PARIS (AFP) - La defensa de Floyd Landis se derrumbó este lunes, al revelar L'Equipe la presencia de testosterona exógena en varias muestras B tomadas durante el Tour de Francia 2006 a su ganador, cuando el ciclista estadounidense asegura que su propio organismo produce esa sustancia.
Landis se sometió a ocho controles antidopaje en el último Tour. El de la 17ª etapa dio positivo al analizarse las muestras A (con el método que compara testosterona y epitestosterona) y B (por espectometría de masa o IRMS). Como las demás muestras A dieron negativo, no procedía efectuar el contraanálisis de las muestras B, que son las que acaban de revelar el dopaje.

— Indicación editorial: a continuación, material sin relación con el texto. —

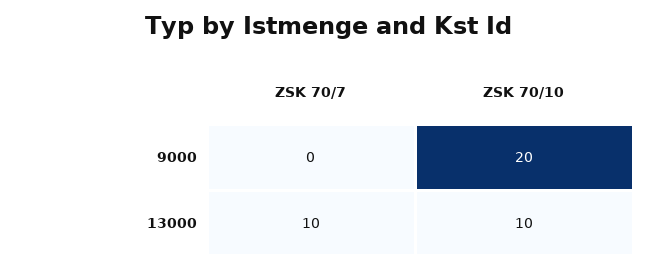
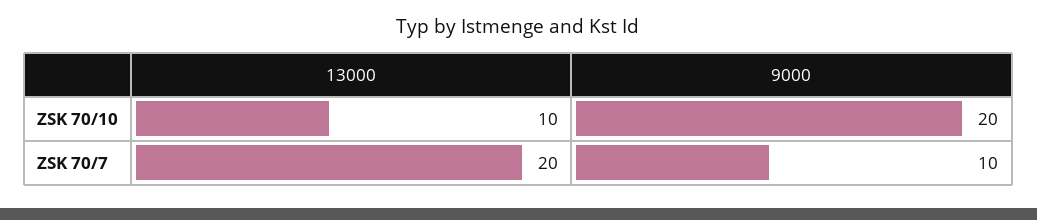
  {
    "ZSK 70/7": {
-     "9000": 0,
+     "9000": 10,
-     "13000": 10
+     "13000": 20
    },
    "ZSK 70/10": {
      "9000": 20,
      "13000": 10
    }
  }

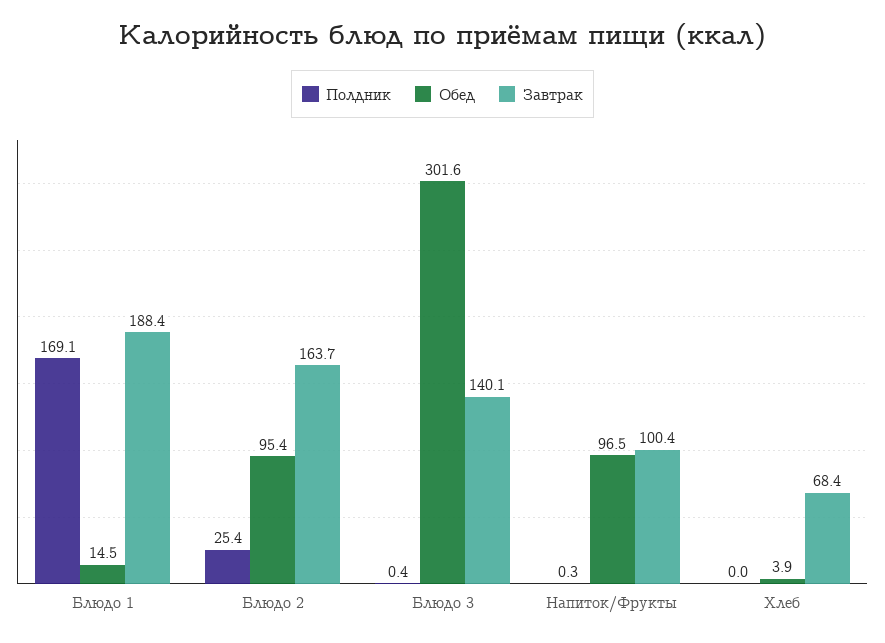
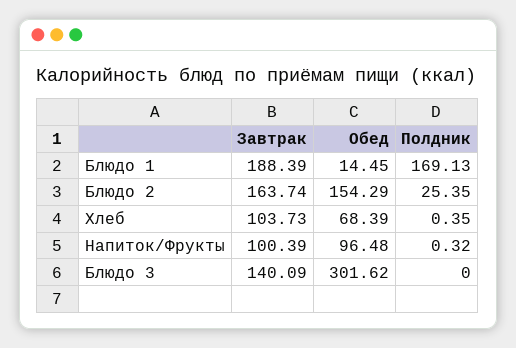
  {
    "Полдник": {
      "Блюдо 1": 169.13,
      "Блюдо 2": 25.35,
-     "Блюдо 3": 0.4,
+     "Блюдо 3": 0,
      "Напиток/Фрукты": 0.32,
-     "Хлеб": 0
+     "Хлеб": 0.35
    },
    "Обед": {
      "Блюдо 1": 14.45,
-     "Блюдо 2": 95.4,
+     "Блюдо 2": 154.29,
      "Блюдо 3": 301.62,
      "Напиток/Фрукты": 96.48,
-     "Хлеб": 3.9
+     "Хлеб": 68.39
    },
    "Завтрак": {
      "Блюдо 1": 188.39,
      "Блюдо 2": 163.74,
      "Блюдо 3": 140.09,
      "Напиток/Фрукты": 100.39,
-     "Хлеб": 68.4
+     "Хлеб": 103.73
    }
  }

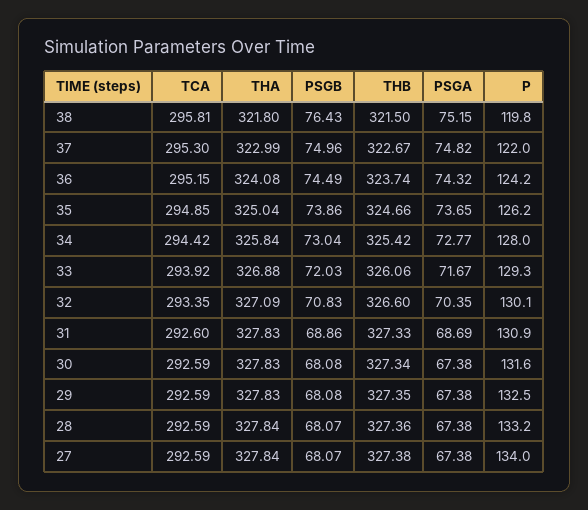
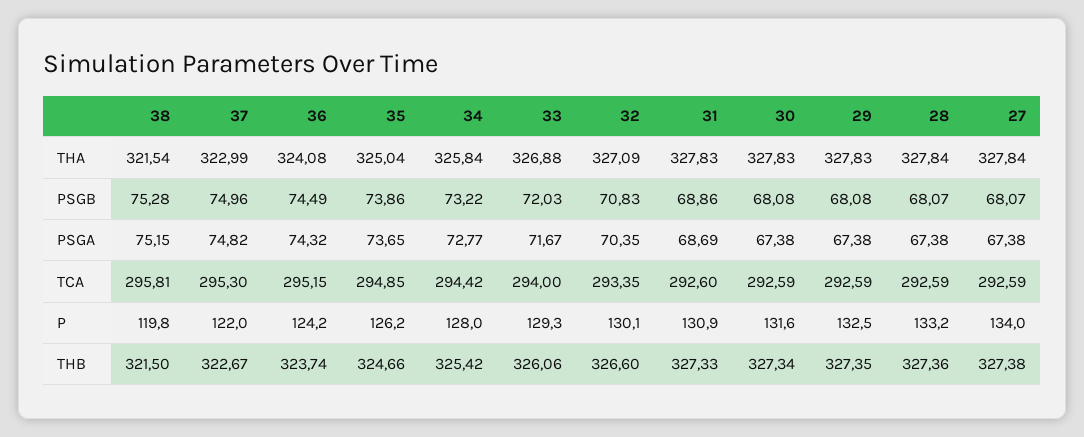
  {
    "TCA": {
      "38": 295.81,
      "37": 295.3,
      "36": 295.15,
      "35": 294.85,
      "34": 294.42,
-     "33": 293.92,
+     "33": 294,
      "32": 293.35,
      "31": 292.6,
      "30": 292.59,
      "29": 292.59,
      "28": 292.59,
      "27": 292.59
    },
    "THA": {
-     "38": 321.8,
+     "38": 321.54,
      "37": 322.99,
      "36": 324.08,
      "35": 325.04,
      "34": 325.84,
      "33": 326.88,
      "32": 327.09,
      "31": 327.83,
      "30": 327.83,
      "29": 327.83,
      "28": 327.84,
      "27": 327.84
    },
    "PSGB": {
-     "38": 76.43,
+     "38": 75.28,
      "37": 74.96,
      "36": 74.49,
      "35": 73.86,
-     "34": 73.04,
+     "34": 73.22,
      "33": 72.03,
      "32": 70.83,
      "31": 68.86,
      "30": 68.08,
      "29": 68.08,
      "28": 68.07,
      "27": 68.07
    },
    "THB": {
      "38": 321.5,
      "37": 322.67,
      "36": 323.74,
      "35": 324.66,
      "34": 325.42,
      "33": 326.06,
      "32": 326.6,
      "31": 327.33,
      "30": 327.34,
      "29": 327.35,
      "28": 327.36,
      "27": 327.38
    },
    "PSGA": {
      "38": 75.15,
      "37": 74.82,
      "36": 74.32,
      "35": 73.65,
      "34": 72.77,
      "33": 71.67,
      "32": 70.35,
      "31": 68.69,
      "30": 67.38,
      "29": 67.38,
      "28": 67.38,
      "27": 67.38
    },
    "P": {
      "38": 119.8,
      "37": 122,
      "36": 124.2,
      "35": 126.2,
      "34": 128,
      "33": 129.3,
      "32": 130.1,
      "31": 130.9,
      "30": 131.6,
      "29": 132.5,
      "28": 133.2,
      "27": 134
    }
  }

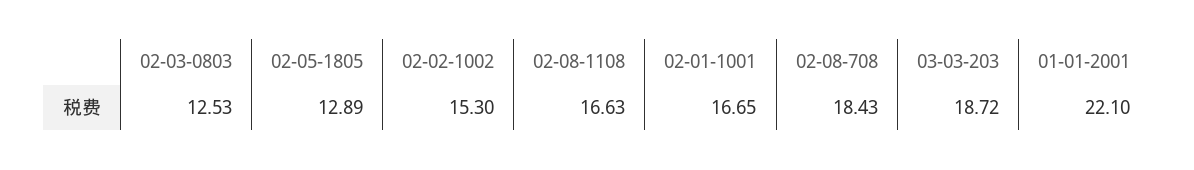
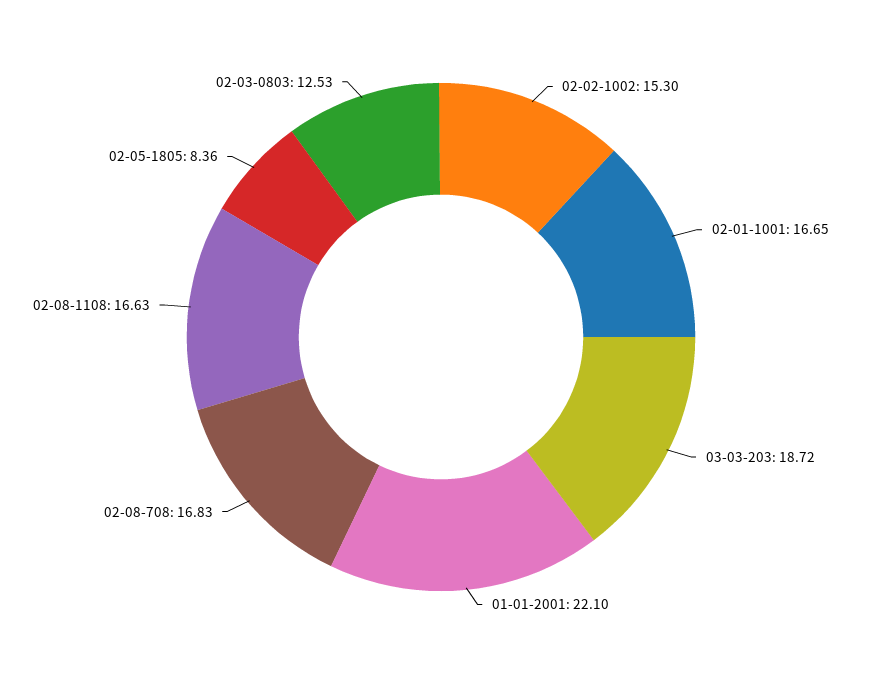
  {
    "02-03-0803": 12.53,
-   "02-05-1805": 12.89,
+   "02-05-1805": 8.36,
    "02-02-1002": 15.3,
    "02-08-1108": 16.63,
    "02-01-1001": 16.65,
-   "02-08-708": 18.43,
+   "02-08-708": 16.83,
    "03-03-203": 18.72,
    "01-01-2001": 22.1
  }

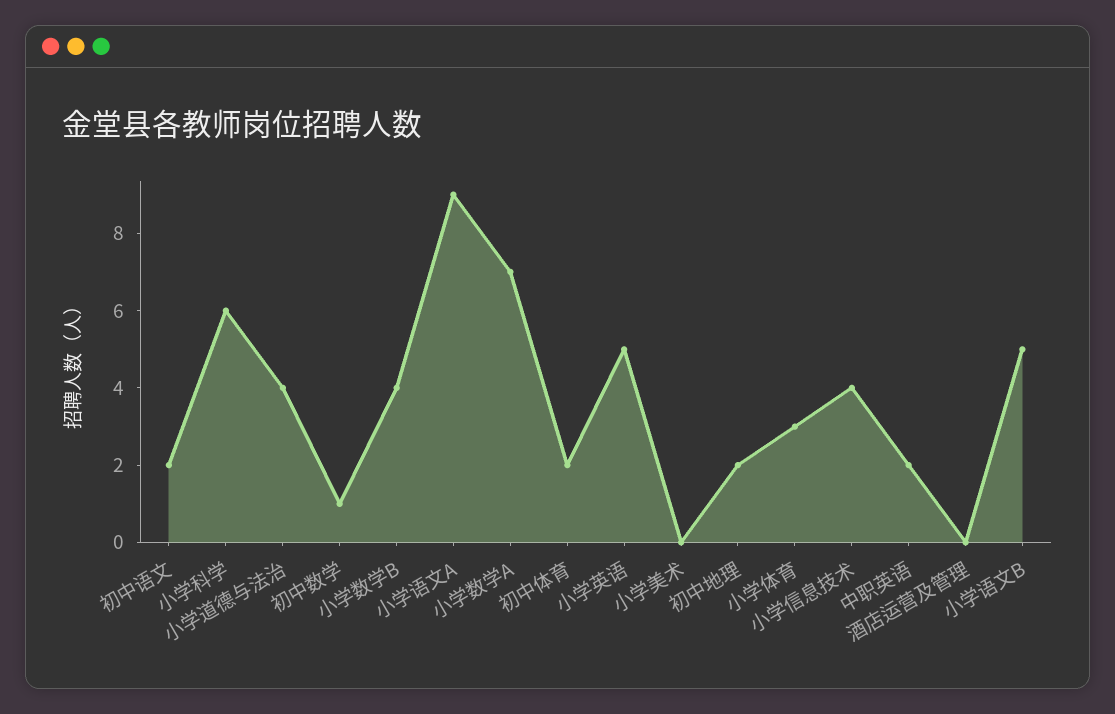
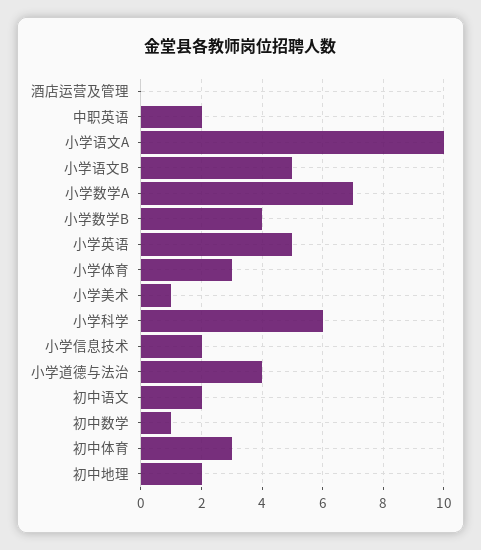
  {
    "初中语文": 2,
    "小学科学": 6,
    "小学道德与法治": 4,
    "初中数学": 1,
    "小学数学B": 4,
-   "小学语文A": 9,
+   "小学语文A": 10,
    "小学数学A": 7,
-   "初中体育": 2,
+   "初中体育": 3,
    "小学英语": 5,
-   "小学美术": 0,
+   "小学美术": 1,
    "初中地理": 2,
    "小学体育": 3,
-   "小学信息技术": 4,
+   "小学信息技术": 2,
    "中职英语": 2,
    "酒店运营及管理": 0,
    "小学语文B": 5
  }

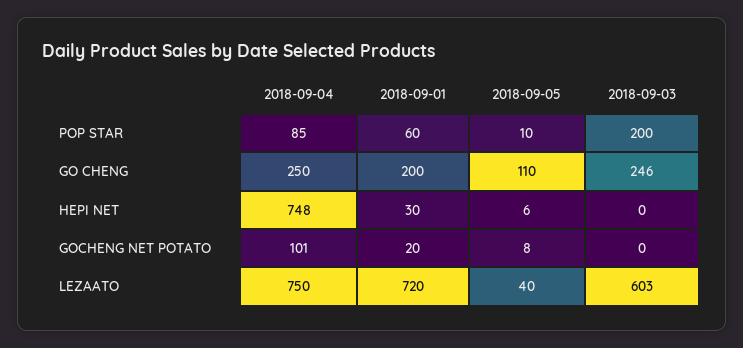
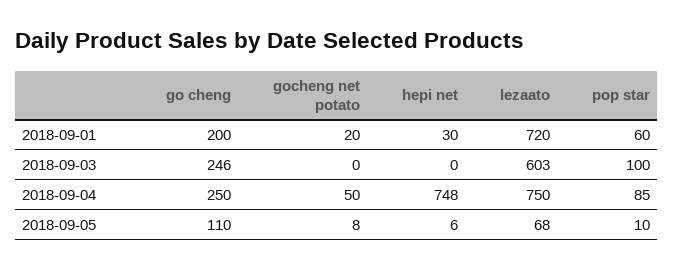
  {
    "2018-09-04": {
      "POP STAR": 85,
      "GO CHENG": 250,
      "HEPI NET": 748,
-     "GOCHENG NET POTATO": 101,
+     "GOCHENG NET POTATO": 50,
      "LEZAATO": 750
    },
    "2018-09-01": {
      "POP STAR": 60,
      "GO CHENG": 200,
      "HEPI NET": 30,
      "GOCHENG NET POTATO": 20,
      "LEZAATO": 720
    },
    "2018-09-05": {
      "POP STAR": 10,
      "GO CHENG": 110,
      "HEPI NET": 6,
      "GOCHENG NET POTATO": 8,
-     "LEZAATO": 40
+     "LEZAATO": 68
    },
    "2018-09-03": {
-     "POP STAR": 200,
+     "POP STAR": 100,
      "GO CHENG": 246,
      "HEPI NET": 0,
      "GOCHENG NET POTATO": 0,
      "LEZAATO": 603
    }
  }

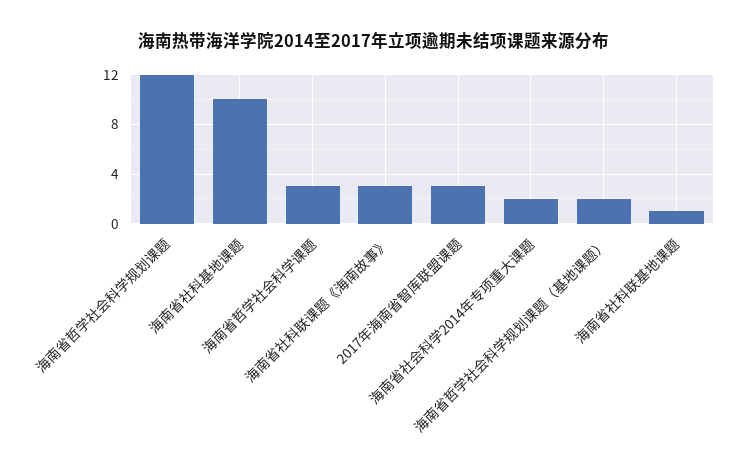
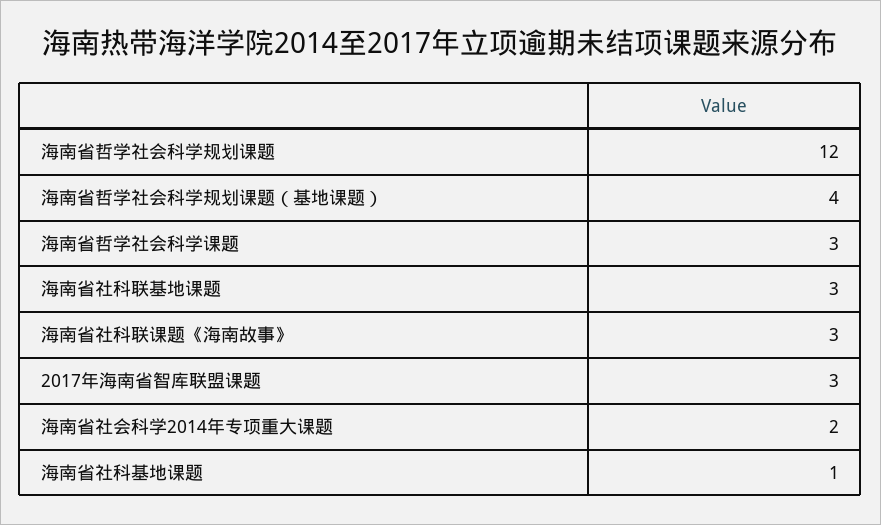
  {
    "海南省哲学社会科学规划课题": 12,
-   "海南省社科基地课题": 10,
+   "海南省社科基地课题": 1,
    "海南省哲学社会科学课题": 3,
    "海南省社科联课题《海南故事》": 3,
    "2017年海南省智库联盟课题": 3,
    "海南省社会科学2014年专项重大课题": 2,
-   "海南省哲学社会科学规划课题（基地课题）": 2,
+   "海南省哲学社会科学规划课题（基地课题）": 4,
-   "海南省社科联基地课题": 1
+   "海南省社科联基地课题": 3
  }

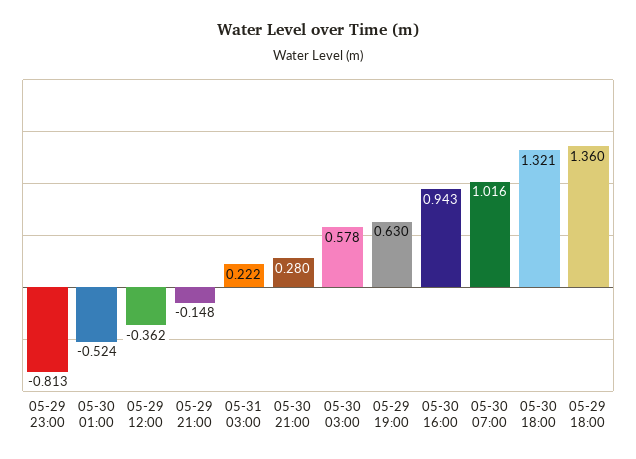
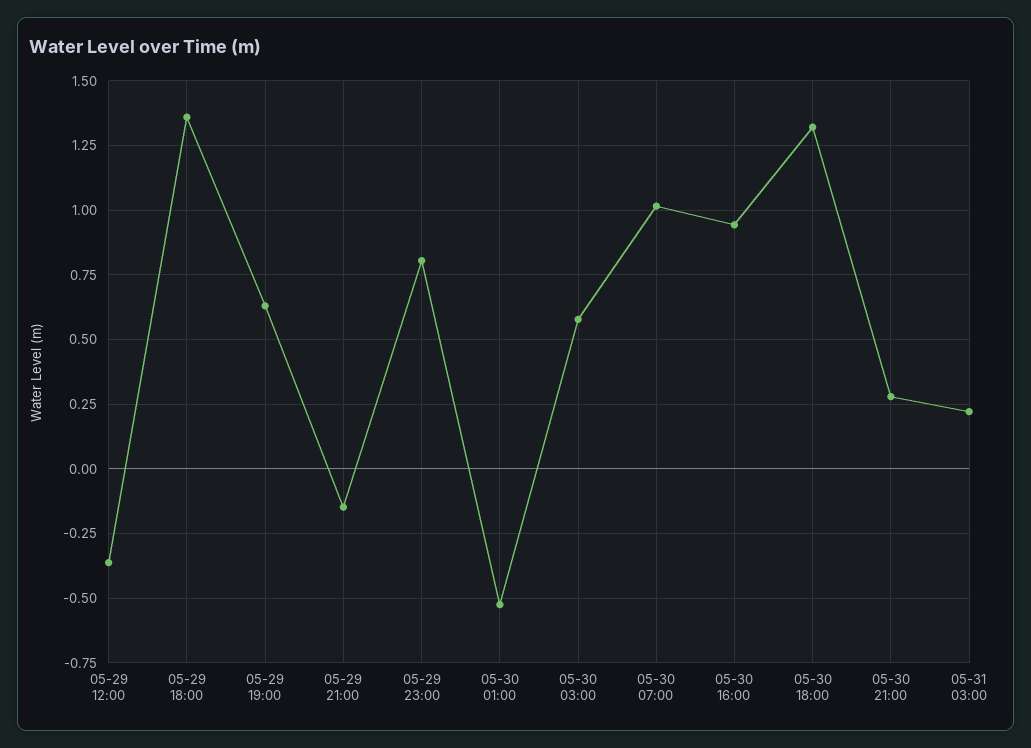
  {
-   "05-29 23:00": -0.813,
+   "05-29 23:00": 0.8,
    "05-30 01:00": -0.524,
    "05-29 12:00": -0.362,
    "05-29 21:00": -0.148,
    "05-31 03:00": 0.222,
    "05-30 21:00": 0.28,
    "05-30 03:00": 0.578,
    "05-29 19:00": 0.63,
    "05-30 16:00": 0.943,
    "05-30 07:00": 1.016,
    "05-30 18:00": 1.321,
    "05-29 18:00": 1.36
  }

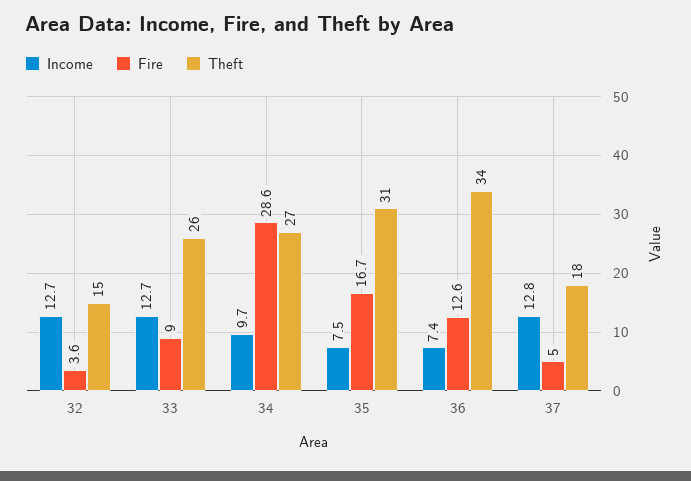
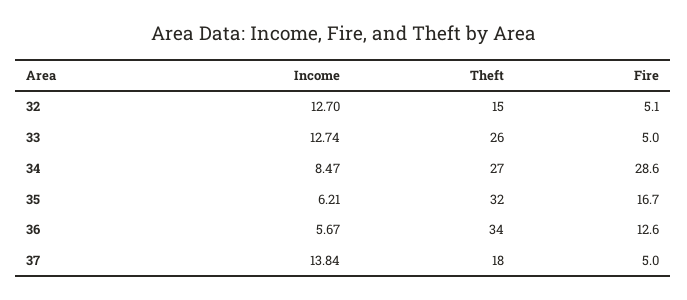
  {
    "Income": {
      "32": 12.7,
      "33": 12.74,
-     "34": 9.7,
+     "34": 8.47,
-     "35": 7.5,
+     "35": 6.21,
-     "36": 7.4,
+     "36": 5.67,
-     "37": 12.8
+     "37": 13.84
    },
    "Fire": {
-     "32": 3.6,
+     "32": 5.1,
-     "33": 9,
+     "33": 5,
      "34": 28.6,
      "35": 16.7,
      "36": 12.6,
      "37": 5
    },
    "Theft": {
      "32": 15,
      "33": 26,
      "34": 27,
-     "35": 31,
+     "35": 32,
      "36": 34,
      "37": 18
    }
  }

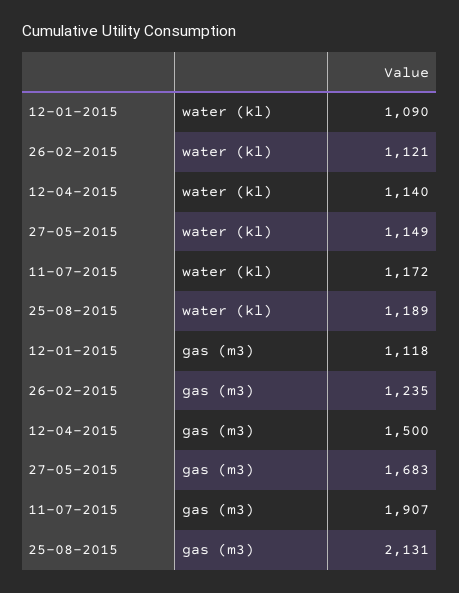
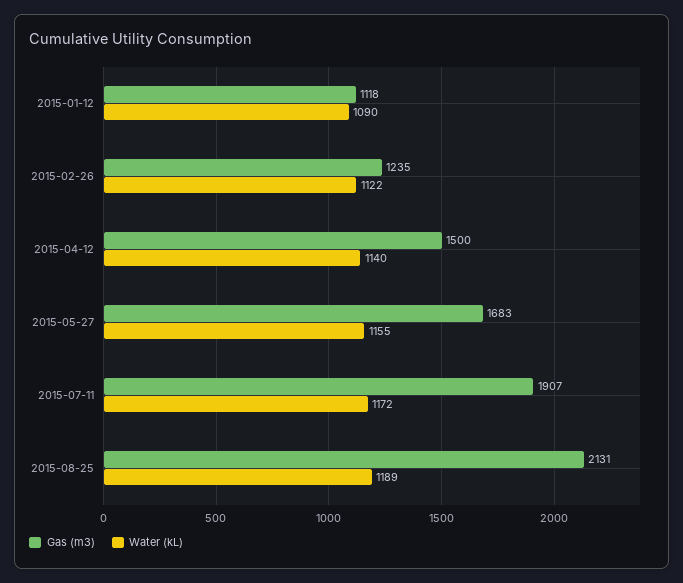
  {
    "water (kl)": {
      "12-01-2015": 1090,
-     "26-02-2015": 1121,
+     "26-02-2015": 1122,
      "12-04-2015": 1140,
-     "27-05-2015": 1149,
+     "27-05-2015": 1155,
      "11-07-2015": 1172,
      "25-08-2015": 1189
    },
    "gas (m3)": {
      "12-01-2015": 1118,
      "26-02-2015": 1235,
      "12-04-2015": 1500,
      "27-05-2015": 1683,
      "11-07-2015": 1907,
      "25-08-2015": 2131
    }
  }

Los defensores del ciclista reaccionaron de inmediato alegando problemas en el procedimiento de los análisis efectuados en el Laboratorio Nacional francés de Lucha contra el Dopaje (LNDD) de Châtenay Malabry, a petición de la Agencia Antidopaje de Estados Unidos (USADA), pero no cuestionaron el resultado.
"Por orden de la USADA, prohibieron el acceso al LNDD a Paul Scott (experto de Landis). El análisis de dos muestras se efectuó sin representante de Landis. Ese comportamiento viola sus derechos y empaña seriamente la integridad de un procedimiento ya dudoso", escribió Michael Henson, portavoz del corredor.
Poco después, el propio Landis denunciaba la "posible falsificación deliberada de los resultados" en el LNDD. "Gané el Tour limpiamente y me decepciona aunque no me sorprende ver este tipo de filtraciones... en l'Equipe", dijo, leyendo un comunicado en una conferencia de prensa telefónica.
"Estamos analizando la posible falsificación deliberada de los resultados y la destrucción voluntaria de las pruebas, una de las razones por las que nos opusimos a que se repitieran los análisis en ese laboratorio", declaró.
Tres semanas antes de que el 14 de mayo Landis comparezca ante la USADA, el corredor se ha quedado sin argumentos, ya que ahora tendrá encima de la mesa, no uno, sino varios controles positivos por testosterona exógena.
La USADA, que no logra avanzar en la investigación por los constantes recursos que interpone la defensa de Landis, pidió al LNDD ese análisis retrospectivo, en una decisión inédita, precisamente para desbaratar la tesis del error de manipulación o negligencia que alegaba el ciclista.
El interés de ese análisis residía en el método utilizado, ya que el IRMS es mucho más fiable que el tradicional que se había aplicado a la muestra tomada en la 17ª etapa.
Floyd Landis, de 31 años, está más cerca que nunca de ser suspendido durante dos años por la USADA. Si es sancionado, la Unión Ciclista Internacional (UCI) podría despojarle de su victoria en la última edición del Tour y el trofeo recaería entonces en el español Oscar Pereiro, que fue segundo.